Task brief → Output must match the records, character for character.

Collected data entries
..............................
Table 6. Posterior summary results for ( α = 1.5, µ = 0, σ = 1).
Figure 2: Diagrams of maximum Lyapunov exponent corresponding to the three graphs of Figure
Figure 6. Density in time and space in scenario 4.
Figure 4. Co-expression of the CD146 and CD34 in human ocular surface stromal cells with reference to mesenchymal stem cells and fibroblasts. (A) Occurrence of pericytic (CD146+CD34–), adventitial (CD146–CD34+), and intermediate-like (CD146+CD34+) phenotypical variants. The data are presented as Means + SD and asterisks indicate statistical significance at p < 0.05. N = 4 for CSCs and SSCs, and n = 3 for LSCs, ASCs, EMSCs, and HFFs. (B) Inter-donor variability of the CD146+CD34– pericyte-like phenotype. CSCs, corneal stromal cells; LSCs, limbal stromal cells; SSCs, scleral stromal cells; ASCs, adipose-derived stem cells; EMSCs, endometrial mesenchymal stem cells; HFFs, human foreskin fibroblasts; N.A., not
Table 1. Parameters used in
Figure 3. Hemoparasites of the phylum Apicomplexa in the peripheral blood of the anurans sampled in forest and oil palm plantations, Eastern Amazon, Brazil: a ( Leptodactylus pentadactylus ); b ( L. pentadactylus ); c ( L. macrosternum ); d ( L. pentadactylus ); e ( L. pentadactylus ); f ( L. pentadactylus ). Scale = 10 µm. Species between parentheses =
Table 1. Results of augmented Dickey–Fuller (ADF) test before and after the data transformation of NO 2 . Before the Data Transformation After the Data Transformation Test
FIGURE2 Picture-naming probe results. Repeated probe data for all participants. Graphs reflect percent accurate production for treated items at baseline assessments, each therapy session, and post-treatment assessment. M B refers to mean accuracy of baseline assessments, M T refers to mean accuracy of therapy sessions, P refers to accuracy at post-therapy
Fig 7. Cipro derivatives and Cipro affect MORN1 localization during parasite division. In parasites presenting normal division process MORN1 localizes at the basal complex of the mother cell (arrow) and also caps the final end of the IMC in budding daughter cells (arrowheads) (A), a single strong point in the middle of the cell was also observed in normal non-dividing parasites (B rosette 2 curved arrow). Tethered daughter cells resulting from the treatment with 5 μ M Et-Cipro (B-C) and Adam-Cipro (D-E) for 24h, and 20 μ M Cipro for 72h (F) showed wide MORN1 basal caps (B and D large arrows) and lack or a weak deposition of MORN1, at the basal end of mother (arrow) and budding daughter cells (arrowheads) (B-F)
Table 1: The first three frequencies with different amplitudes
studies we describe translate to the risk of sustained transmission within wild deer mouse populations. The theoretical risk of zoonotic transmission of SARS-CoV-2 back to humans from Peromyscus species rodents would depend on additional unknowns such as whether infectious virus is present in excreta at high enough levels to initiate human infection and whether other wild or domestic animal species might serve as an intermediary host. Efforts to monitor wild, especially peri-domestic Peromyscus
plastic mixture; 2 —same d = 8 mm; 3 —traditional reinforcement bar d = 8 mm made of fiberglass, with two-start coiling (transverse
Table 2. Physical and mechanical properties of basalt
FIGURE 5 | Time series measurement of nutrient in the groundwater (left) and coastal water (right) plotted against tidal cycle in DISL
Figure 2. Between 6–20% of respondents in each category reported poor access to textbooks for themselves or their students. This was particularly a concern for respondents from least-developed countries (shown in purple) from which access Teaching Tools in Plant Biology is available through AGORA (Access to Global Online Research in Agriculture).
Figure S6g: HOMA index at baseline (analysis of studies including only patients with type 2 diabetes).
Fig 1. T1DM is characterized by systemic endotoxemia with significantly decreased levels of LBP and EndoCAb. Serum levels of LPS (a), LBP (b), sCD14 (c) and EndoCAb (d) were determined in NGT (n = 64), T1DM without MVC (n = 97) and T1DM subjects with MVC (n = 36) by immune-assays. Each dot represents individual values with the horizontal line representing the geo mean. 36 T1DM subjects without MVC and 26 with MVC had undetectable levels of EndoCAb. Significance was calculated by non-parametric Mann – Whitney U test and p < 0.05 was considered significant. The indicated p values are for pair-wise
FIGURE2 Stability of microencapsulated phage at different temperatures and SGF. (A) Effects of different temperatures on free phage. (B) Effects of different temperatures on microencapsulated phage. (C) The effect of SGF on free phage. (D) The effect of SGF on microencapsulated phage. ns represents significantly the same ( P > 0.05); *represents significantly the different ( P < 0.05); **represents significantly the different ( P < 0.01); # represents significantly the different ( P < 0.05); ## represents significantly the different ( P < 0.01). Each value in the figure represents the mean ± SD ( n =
..............................
Output →
Table 6. Posterior summary results for ( α = 1.5, µ = 0, σ = 1).
Figure 2: Diagrams of maximum Lyapunov exponent corresponding to the three graphs of Figure
Figure 6. Density in time and space in scenario 4.
Figure 4. Co-expression of the CD146 and CD34 in human ocular surface stromal cells with reference to mesenchymal stem cells and fibroblasts. (A) Occurrence of pericytic (CD146+CD34–), adventitial (CD146–CD34+), and intermediate-like (CD146+CD34+) phenotypical variants. The data are presented as Means + SD and asterisks indicate statistical significance at p < 0.05. N = 4 for CSCs and SSCs, and n = 3 for LSCs, ASCs, EMSCs, and HFFs. (B) Inter-donor variability of the CD146+CD34– pericyte-like phenotype. CSCs, corneal stromal cells; LSCs, limbal stromal cells; SSCs, scleral stromal cells; ASCs, adipose-derived stem cells; EMSCs, endometrial mesenchymal stem cells; HFFs, human foreskin fibroblasts; N.A., not
Table 1. Parameters used in
Figure 3. Hemoparasites of the phylum Apicomplexa in the peripheral blood of the anurans sampled in forest and oil palm plantations, Eastern Amazon, Brazil: a ( Leptodactylus pentadactylus ); b ( L. pentadactylus ); c ( L. macrosternum ); d ( L. pentadactylus ); e ( L. pentadactylus ); f ( L. pentadactylus ). Scale = 10 µm. Species between parentheses =
Table 1. Results of augmented Dickey–Fuller (ADF) test before and after the data transformation of NO 2 . Before the Data Transformation After the Data Transformation Test
FIGURE2 Picture-naming probe results. Repeated probe data for all participants. Graphs reflect percent accurate production for treated items at baseline assessments, each therapy session, and post-treatment assessment. M B refers to mean accuracy of baseline assessments, M T refers to mean accuracy of therapy sessions, P refers to accuracy at post-therapy
Fig 7. Cipro derivatives and Cipro affect MORN1 localization during parasite division. In parasites presenting normal division process MORN1 localizes at the basal complex of the mother cell (arrow) and also caps the final end of the IMC in budding daughter cells (arrowheads) (A), a single strong point in the middle of the cell was also observed in normal non-dividing parasites (B rosette 2 curved arrow). Tethered daughter cells resulting from the treatment with 5 μ M Et-Cipro (B-C) and Adam-Cipro (D-E) for 24h, and 20 μ M Cipro for 72h (F) showed wide MORN1 basal caps (B and D large arrows) and lack or a weak deposition of MORN1, at the basal end of mother (arrow) and budding daughter cells (arrowheads) (B-F)
Table 1: The first three frequencies with different amplitudes
studies we describe translate to the risk of sustained transmission within wild deer mouse populations. The theoretical risk of zoonotic transmission of SARS-CoV-2 back to humans from Peromyscus species rodents would depend on additional unknowns such as whether infectious virus is present in excreta at high enough levels to initiate human infection and whether other wild or domestic animal species might serve as an intermediary host. Efforts to monitor wild, especially peri-domestic Peromyscus
plastic mixture; 2 —same d = 8 mm; 3 —traditional reinforcement bar d = 8 mm made of fiberglass, with two-start coiling (transverse
Table 2. Physical and mechanical properties of basalt
FIGURE 5 | Time series measurement of nutrient in the groundwater (left) and coastal water (right) plotted against tidal cycle in DISL
Figure 2. Between 6–20% of respondents in each category reported poor access to textbooks for themselves or their students. This was particularly a concern for respondents from least-developed countries (shown in purple) from which access Teaching Tools in Plant Biology is available through AGORA (Access to Global Online Research in Agriculture).
Figure S6g: HOMA index at baseline (analysis of studies including only patients with type 2 diabetes).
Fig 1. T1DM is characterized by systemic endotoxemia with significantly decreased levels of LBP and EndoCAb. Serum levels of LPS (a), LBP (b), sCD14 (c) and EndoCAb (d) were determined in NGT (n = 64), T1DM without MVC (n = 97) and T1DM subjects with MVC (n = 36) by immune-assays. Each dot represents individual values with the horizontal line representing the geo mean. 36 T1DM subjects without MVC and 26 with MVC had undetectable levels of EndoCAb. Significance was calculated by non-parametric Mann – Whitney U test and p < 0.05 was considered significant. The indicated p values are for pair-wise
FIGURE2 Stability of microencapsulated phage at different temperatures and SGF. (A) Effects of different temperatures on free phage. (B) Effects of different temperatures on microencapsulated phage. (C) The effect of SGF on free phage. (D) The effect of SGF on microencapsulated phage. ns represents significantly the same ( P > 0.05); *represents significantly the different ( P < 0.05); **represents significantly the different ( P < 0.01); # represents significantly the different ( P < 0.05); ## represents significantly the different ( P < 0.01). Each value in the figure represents the mean ± SD ( n =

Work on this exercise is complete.